* _To-do item_: Copy out the text of every one of the records below line for line, and leave the pictures out of your answer.

:: Records for processing ::

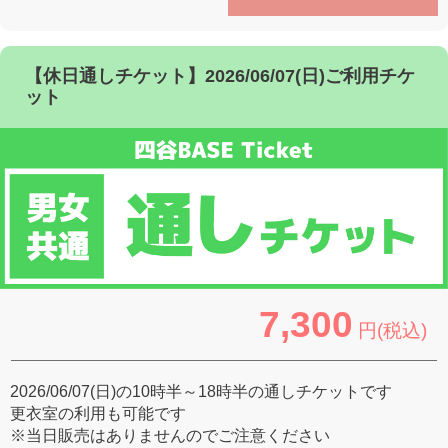
【休日通しチケット】2026/06/07(日)ご利用チケ
ット
7,300
円(税込)
2026/06/07(日)の10時半～18時半の通しチケットです
更衣室の利用も可能です
※当日販売はありませんのでご注意ください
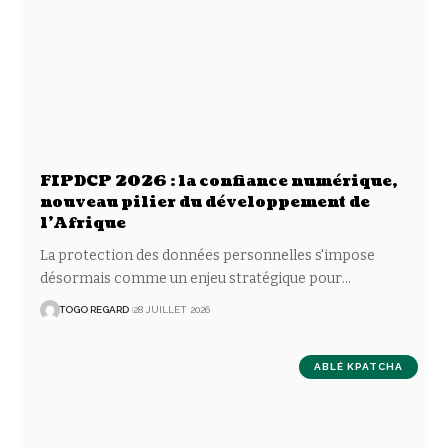
FIPDCP 2026 : la confiance numérique,
nouveau pilier du développement de
l’Afrique
La protection des données personnelles s'impose
désormais comme un enjeu stratégique pour
…
TOGO REGARD
28 JUILLET 2026
ABLÉ KPATCHA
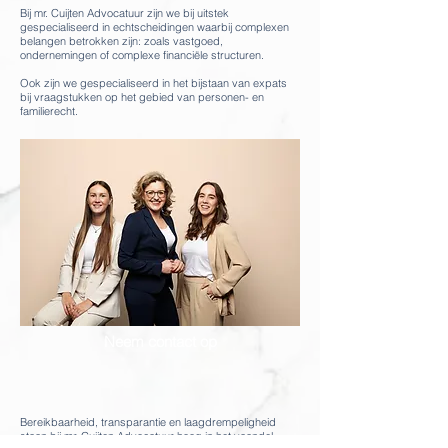
Bij mr. Cuijten Advocatuur zijn we bij uitstek
gespecialiseerd in echtscheidingen waarbij complexen
belangen betrokken zijn: zoals vastgoed,
ondernemingen of complexe financiële structuren.
Ook zijn we gespecialiseerd in het bijstaan van expats
bij vraagstukken op het gebied van personen- en
familierecht.
Neem contact op
Bereikbaarheid, transparantie en laagdrempeligheid
staan bij mr. Cuijten Advocatuur hoog in het vaandel,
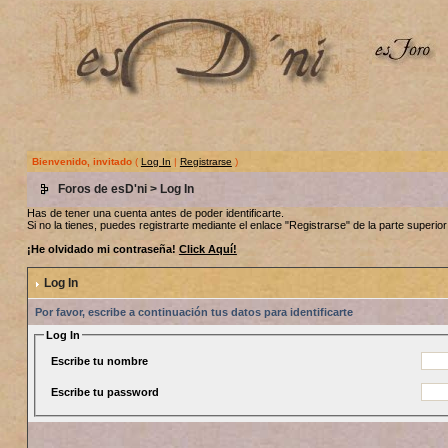
Bienvenido, invitado
(
Log In
|
Registrarse
)
Foros de esD'ni
> Log In
Has de tener una cuenta antes de poder identificarte.
Si no la tienes, puedes registrarte mediante el enlace "Registrarse" de la parte superior 
¡He olvidado mi contraseña!
Click Aquí!
Log In
Por favor, escribe a continuación tus datos para identificarte
Log In
Escribe tu nombre
Escribe tu password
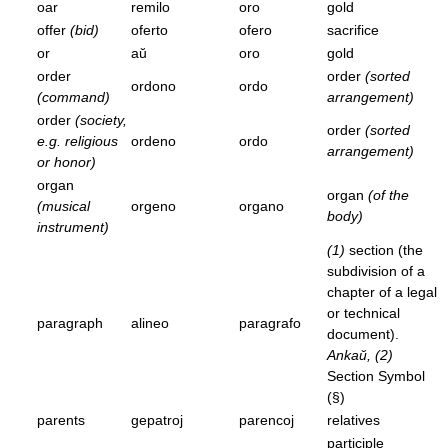
oar
remilo
oro
gold
offer
(bid)
oferto
ofero
sacrifice
or
aŭ
oro
gold
order
order
(sorted
ordono
ordo
(command)
arrangement)
order
(society,
order
(sorted
e.g. religious
ordeno
ordo
arrangement)
or honor)
organ
organ
(of the
(musical
orgeno
organo
body)
instrument)
(1)
section (the
subdivision of a
chapter of a legal
or technical
paragraph
alineo
paragrafo
document).
Ankaŭ, (2)
Section Symbol
(§)
parents
gepatroj
parencoj
relatives
participle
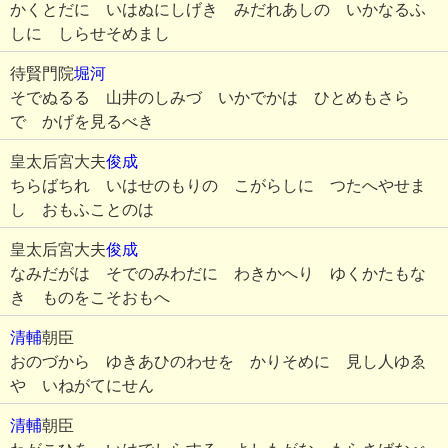
かくとだに いはぬにしげき みだれあしの いかなるふ
しに しらせそめまし
待賢門院
堀河
そでぬるる 山井のしみづ いかでかは ひとめもさら
で かげを見るべき
皇太后宮大夫
俊成
ちらばちれ いはせのもりの こがらしに つたへやせま
し おもふことのは
皇太后宮大夫
俊成
なみだがは そでのみわだに わきかへり ゆくかたもな
き ものをこそおもへ
清輔
朝臣
おのづから ゆきあひのわせを かりそめに 見し人ゆゑ
や いねがてにせん
清輔
朝臣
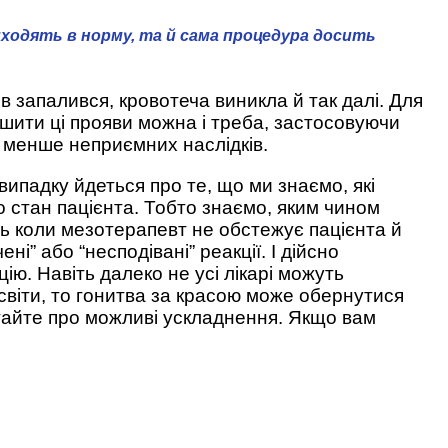
риходять в норму, та й сама процедура досить
в запалився, кровотеча виникла й так далі. Для
ншити ці прояви можна і треба, застосовуючи
м менше неприємних наслідків.
ипадку йдеться про те, що ми знаємо, які
о стан пацієнта. Тобто знаємо, яким чином
ть коли мезотерапевт не обстежує пацієнта й
і” або “несподівані” реакції. І дійсно
ію. Навіть далеко не усі лікарі можуть
світи, то гонитва за красою може обернутися
итайте про можливі ускладнення. Якщо вам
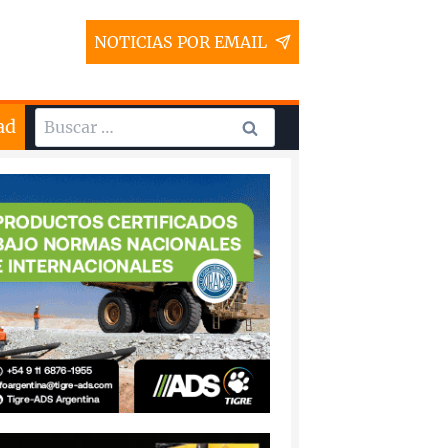
NOTICIAS POR EMAIL
Buscar:
ad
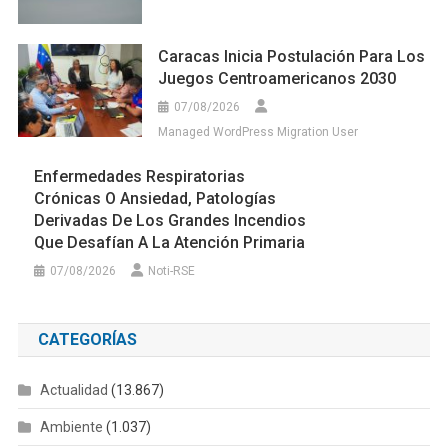
Caracas Inicia Postulación Para Los
Juegos Centroamericanos 2030
07/08/2026
Managed WordPress Migration User
Enfermedades Respiratorias
Crónicas O Ansiedad, Patologías
Derivadas De Los Grandes Incendios
Que Desafían A La Atención Primaria
07/08/2026
Noti-RSE
CATEGORÍAS
Actualidad
(13.867)
Ambiente
(1.037)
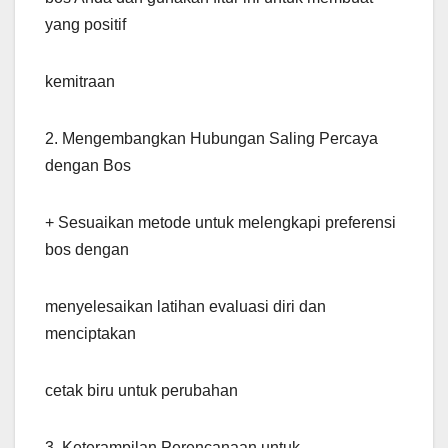
yang positif
kemitraan
2. Mengembangkan Hubungan Saling Percaya
dengan Bos
+ Sesuaikan metode untuk melengkapi preferensi
bos dengan
menyelesaikan latihan evaluasi diri dan
menciptakan
cetak biru untuk perubahan
3. Keterampilan Perencanaan untuk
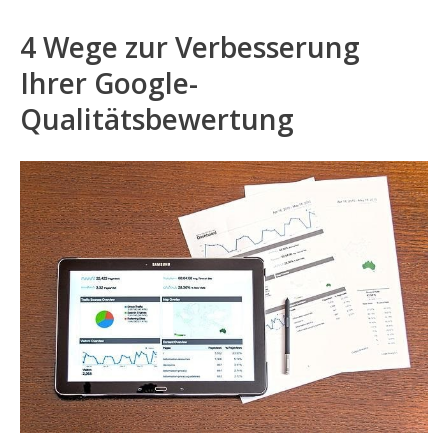
4 Wege zur Verbesserung
Ihrer Google-
Qualitätsbewertung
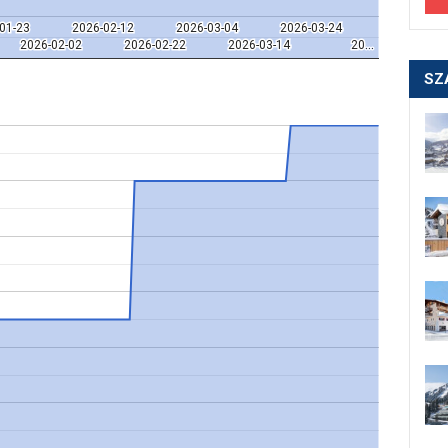
01-23
01-23
2026-02-12
2026-02-12
2026-03-04
2026-03-04
2026-03-24
2026-03-24
2026-02-02
2026-02-02
2026-02-22
2026-02-22
2026-03-14
2026-03-14
20…
20…
SZ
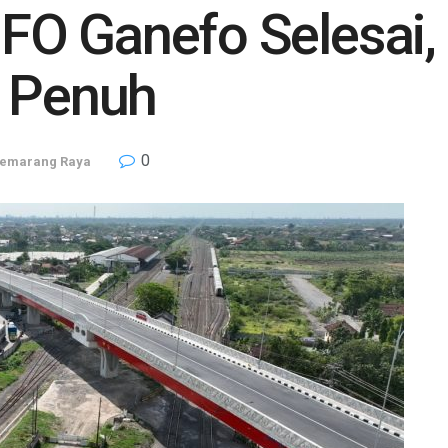
O Ganefo Selesai,
l Penuh
0
emarang Raya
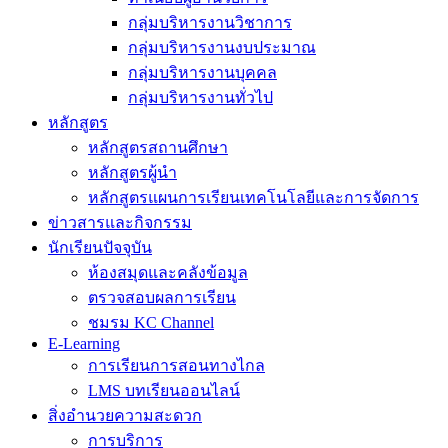
กลุ่มบริหารงานวิชาการ
กลุ่มบริหารงานงบประมาณ
กลุ่มบริหารงานบุคคล
กลุ่มบริหารงานทั่วไป
หลักสูตร
หลักสูตรสถานศึกษา
หลักสูตรผู้นำ
หลักสูตรแผนการเรียนเทคโนโลยีและการจัดการ
ข่าวสารและกิจกรรม
นักเรียนปัจจุบัน
ห้องสมุดและคลังข้อมูล
ตรวจสอบผลการเรียน
ชมรม KC Channel
E-Learning
การเรียนการสอนทางไกล
LMS บทเรียนออนไลน์
สิ่งอำนวยความสะดวก
การบริการ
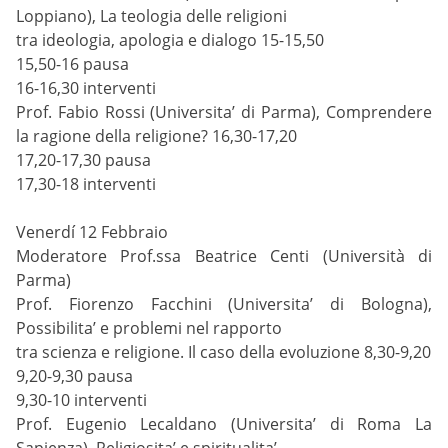
Loppiano), La teologia delle religioni
tra ideologia, apologia e dialogo 15-15,50
15,50-16 pausa
16-16,30 interventi
Prof. Fabio Rossi (Universita’ di Parma), Comprendere
la ragione della religione? 16,30-17,20
17,20-17,30 pausa
17,30-18 interventi
Venerdí 12 Febbraio
Moderatore Prof.ssa Beatrice Centi (Università di
Parma)
Prof. Fiorenzo Facchini (Universita’ di Bologna),
Possibilita’ e problemi nel rapporto
tra scienza e religione. Il caso della evoluzione 8,30-9,20
9,20-9,30 pausa
9,30-10 interventi
Prof. Eugenio Lecaldano (Universita’ di Roma La
Sapienza), Religiosita’ e spiritualita’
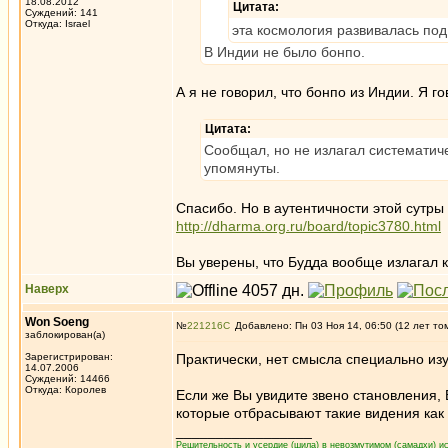
18.08.2012
Цитата:
Суждений: 141
Откуда: Israel
эта космология развивалась по
В Индии не было бонпо.
А я не говорил, что бонпо из Индии. Я г
Цитата:
Сообщал, но не излагал систематиче
упомянуты.
Спасибо. Но в аутентичности этой сутры
http://dharma.org.ru/board/topic3780.html
Вы уверены, что Будда вообще излагал 
Наверх
Won Soeng
№
221216
Добавлено: Пн 03 Ноя 14, 06:50 (12 лет то
заблокирован(а)
Зарегистрирован:
Практически, нет смысла специально изу
14.07.2006
Суждений: 14466
Откуда: Королев
Если же Вы увидите звено становления, 
которые отбрасывают такие видения как
_________________
Решительность и усердие (шила) в невозмутимом (самадхи) ис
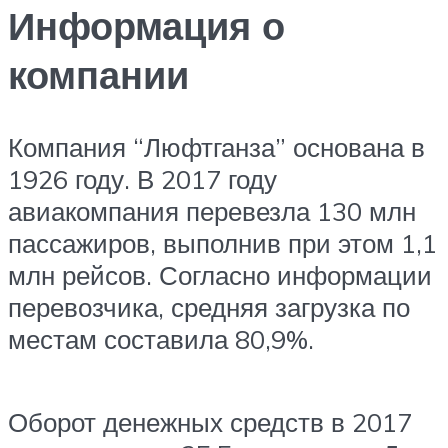
Информация о
компании
Компания “Люфтганза” основана в
1926 году. В 2017 году
авиакомпания перевезла 130 млн
пассажиров, выполнив при этом 1,1
млн рейсов. Согласно информации
перевозчика, средняя загрузка по
местам составила 80,9%.
Оборот денежных средств в 2017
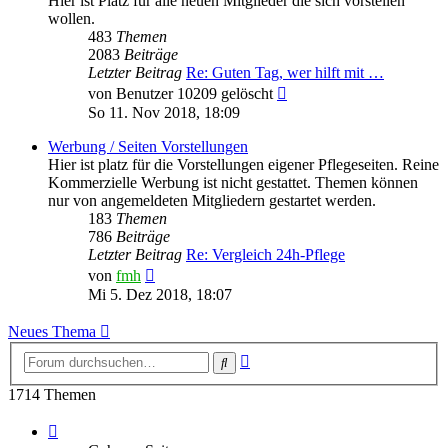
Hier ist Platz für alle neuen Mitglieder die sich vorstellen
wollen.
483
Themen
2083
Beiträge
Letzter Beitrag
Re: Guten Tag, wer hilft mit …
Neuester
von
Benutzer 10209 gelöscht
Beitrag
So 11. Nov 2018, 18:09
Werbung / Seiten Vorstellungen
Hier ist platz für die Vorstellungen eigener Pflegeseiten. Reine
Kommerzielle Werbung ist nicht gestattet. Themen können
nur von angemeldeten Mitgliedern gestartet werden.
183
Themen
786
Beiträge
Letzter Beitrag
Re: Vergleich 24h-Pflege
Neuester
von
fmh
Beitrag
Mi 5. Dez 2018, 18:07
Neues Thema
Erweiterte
Suche
Suche
1714 Themen
Seite
1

:::

* _Output_:
【休日通しチケット】2026/06/07(日)ご利用チケ
ット
7,300
円(税込)
2026/06/07(日)の10時半～18時半の通しチケットです
更衣室の利用も可能です
※当日販売はありませんのでご注意ください
FIPDCP 2026 : la confiance numérique,
nouveau pilier du développement de
l’Afrique
La protection des données personnelles s'impose
désormais comme un enjeu stratégique pour
…
TOGO REGARD
28 JUILLET 2026
ABLÉ KPATCHA
Bij mr. Cuijten Advocatuur zijn we bij uitstek
gespecialiseerd in echtscheidingen waarbij complexen
belangen betrokken zijn: zoals vastgoed,
ondernemingen of complexe financiële structuren.
Ook zijn we gespecialiseerd in het bijstaan van expats
bij vraagstukken op het gebied van personen- en
familierecht.
Neem contact op
Bereikbaarheid, transparantie en laagdrempeligheid
staan bij mr. Cuijten Advocatuur hoog in het vaandel,
Bienvenido, invitado
(
Log In
|
Registrarse
)
Foros de esD'ni
> Log In
Has de tener una cuenta antes de poder identificarte.
Si no la tienes, puedes registrarte mediante el enlace "Registrarse" de la parte superior 
¡He olvidado mi contraseña!
Click Aquí!
Log In
Por favor, escribe a continuación tus datos para identificarte
Log In
Escribe tu nombre
Escribe tu password
oar
remilo
oro
gold
offer
(bid)
oferto
ofero
sacrifice
or
aŭ
oro
gold
order
order
(sorted
ordono
ordo
(command)
arrangement)
order
(society,
order
(sorted
e.g. religious
ordeno
ordo
arrangement)
or honor)
organ
organ
(of the
(musical
orgeno
organo
body)
instrument)
(1)
section (the
subdivision of a
chapter of a legal
or technical
paragraph
alineo
paragrafo
document).
Ankaŭ, (2)
Section Symbol
(§)
parents
gepatroj
parencoj
relatives
participle
かくとだに いはぬにしげき みだれあしの いかなるふ
しに しらせそめまし
待賢門院
堀河
そでぬるる 山井のしみづ いかでかは ひとめもさら
で かげを見るべき
皇太后宮大夫
俊成
ちらばちれ いはせのもりの こがらしに つたへやせま
し おもふことのは
皇太后宮大夫
俊成
なみだがは そでのみわだに わきかへり ゆくかたもな
き ものをこそおもへ
清輔
朝臣
おのづから ゆきあひのわせを かりそめに 見し人ゆゑ
や いねがてにせん
清輔
朝臣
риходять в норму, та й сама процедура досить
в запалився, кровотеча виникла й так далі. Для
ншити ці прояви можна і треба, застосовуючи
м менше неприємних наслідків.
ипадку йдеться про те, що ми знаємо, які
о стан пацієнта. Тобто знаємо, яким чином
ть коли мезотерапевт не обстежує пацієнта й
і” або “несподівані” реакції. І дійсно
ію. Навіть далеко не усі лікарі можуть
світи, то гонитва за красою може обернутися
итайте про можливі ускладнення. Якщо вам
NOTICIAS POR EMAIL
Buscar:
ad
Caracas Inicia Postulación Para Los
Juegos Centroamericanos 2030
07/08/2026
Managed WordPress Migration User
Enfermedades Respiratorias
Crónicas O Ansiedad, Patologías
Derivadas De Los Grandes Incendios
Que Desafían A La Atención Primaria
07/08/2026
Noti-RSE
CATEGORÍAS
Actualidad
(13.867)
Ambiente
(1.037)
yang positif
kemitraan
2. Mengembangkan Hubungan Saling Percaya
dengan Bos
+ Sesuaikan metode untuk melengkapi preferensi
bos dengan
menyelesaikan latihan evaluasi diri dan
menciptakan
cetak biru untuk perubahan
3. Keterampilan Perencanaan untuk
4 Wege zur Verbesserung
Ihrer Google-
Qualitätsbewertung
01-23
01-23
2026-02-12
2026-02-12
2026-03-04
2026-03-04
2026-03-24
2026-03-24
2026-02-02
2026-02-02
2026-02-22
2026-02-22
2026-03-14
2026-03-14
20…
20…
SZ
O Ganefo Selesai,
l Penuh
0
emarang Raya
กลุ่มบริหารงานวิชาการ
กลุ่มบริหารงานงบประมาณ
กลุ่มบริหารงานบุคคล
กลุ่มบริหารงานทั่วไป
หลักสูตร
หลักสูตรสถานศึกษา
หลักสูตรผู้นำ
หลักสูตรแผนการเรียนเทคโนโลยีและการจัดการ
ข่าวสารและกิจกรรม
นักเรียนปัจจุบัน
ห้องสมุดและคลังข้อมูล
ตรวจสอบผลการเรียน
ชมรม KC Channel
E-Learning
การเรียนการสอนทางไกล
LMS บทเรียนออนไลน์
สิ่งอำนวยความสะดวก
การบริการ
Loppiano), La teologia delle religioni
tra ideologia, apologia e dialogo 15-15,50
15,50-16 pausa
16-16,30 interventi
Prof. Fabio Rossi (Universita’ di Parma), Comprendere
la ragione della religione? 16,30-17,20
17,20-17,30 pausa
17,30-18 interventi
Venerdí 12 Febbraio
Moderatore Prof.ssa Beatrice Centi (Università di
Parma)
Prof. Fiorenzo Facchini (Universita’ di Bologna),
Possibilita’ e problemi nel rapporto
tra scienza e religione. Il caso della evoluzione 8,30-9,20
9,20-9,30 pausa
9,30-10 interventi
Prof. Eugenio Lecaldano (Universita’ di Roma La
Sapienza), Religiosita’ e spiritualita’
18.08.2012
Цитата:
Суждений: 141
Откуда: Israel
эта космология развивалась по
В Индии не было бонпо.
А я не говорил, что бонпо из Индии. Я г
Цитата:
Сообщал, но не излагал систематиче
упомянуты.
Спасибо. Но в аутентичности этой сутры
http://dharma.org.ru/board/topic3780.html
Вы уверены, что Будда вообще излагал 
Наверх
Won Soeng
№
221216
Добавлено: Пн 03 Ноя 14, 06:50 (12 лет то
заблокирован(а)
Зарегистрирован:
Практически, нет смысла специально изу
14.07.2006
Суждений: 14466
Откуда: Королев
Если же Вы увидите звено становления, 
которые отбрасывают такие видения как
_________________
Решительность и усердие (шила) в невозмутимом (самадхи) ис
Информация о
компании
Компания “Люфтганза” основана в
1926 году. В 2017 году
авиакомпания перевезла 130 млн
пассажиров, выполнив при этом 1,1
млн рейсов. Согласно информации
перевозчика, средняя загрузка по
местам составила 80,9%.
Оборот денежных средств в 2017
Hier ist Platz für alle neuen Mitglieder die sich vorstellen
wollen.
483
Themen
2083
Beiträge
Letzter Beitrag
Re: Guten Tag, wer hilft mit …
Neuester
von
Benutzer 10209 gelöscht
Beitrag
So 11. Nov 2018, 18:09
Werbung / Seiten Vorstellungen
Hier ist platz für die Vorstellungen eigener Pflegeseiten. Reine
Kommerzielle Werbung ist nicht gestattet. Themen können
nur von angemeldeten Mitgliedern gestartet werden.
183
Themen
786
Beiträge
Letzter Beitrag
Re: Vergleich 24h-Pflege
Neuester
von
fmh
Beitrag
Mi 5. Dez 2018, 18:07
Neues Thema
Erweiterte
Suche
Suche
1714 Themen
Seite
1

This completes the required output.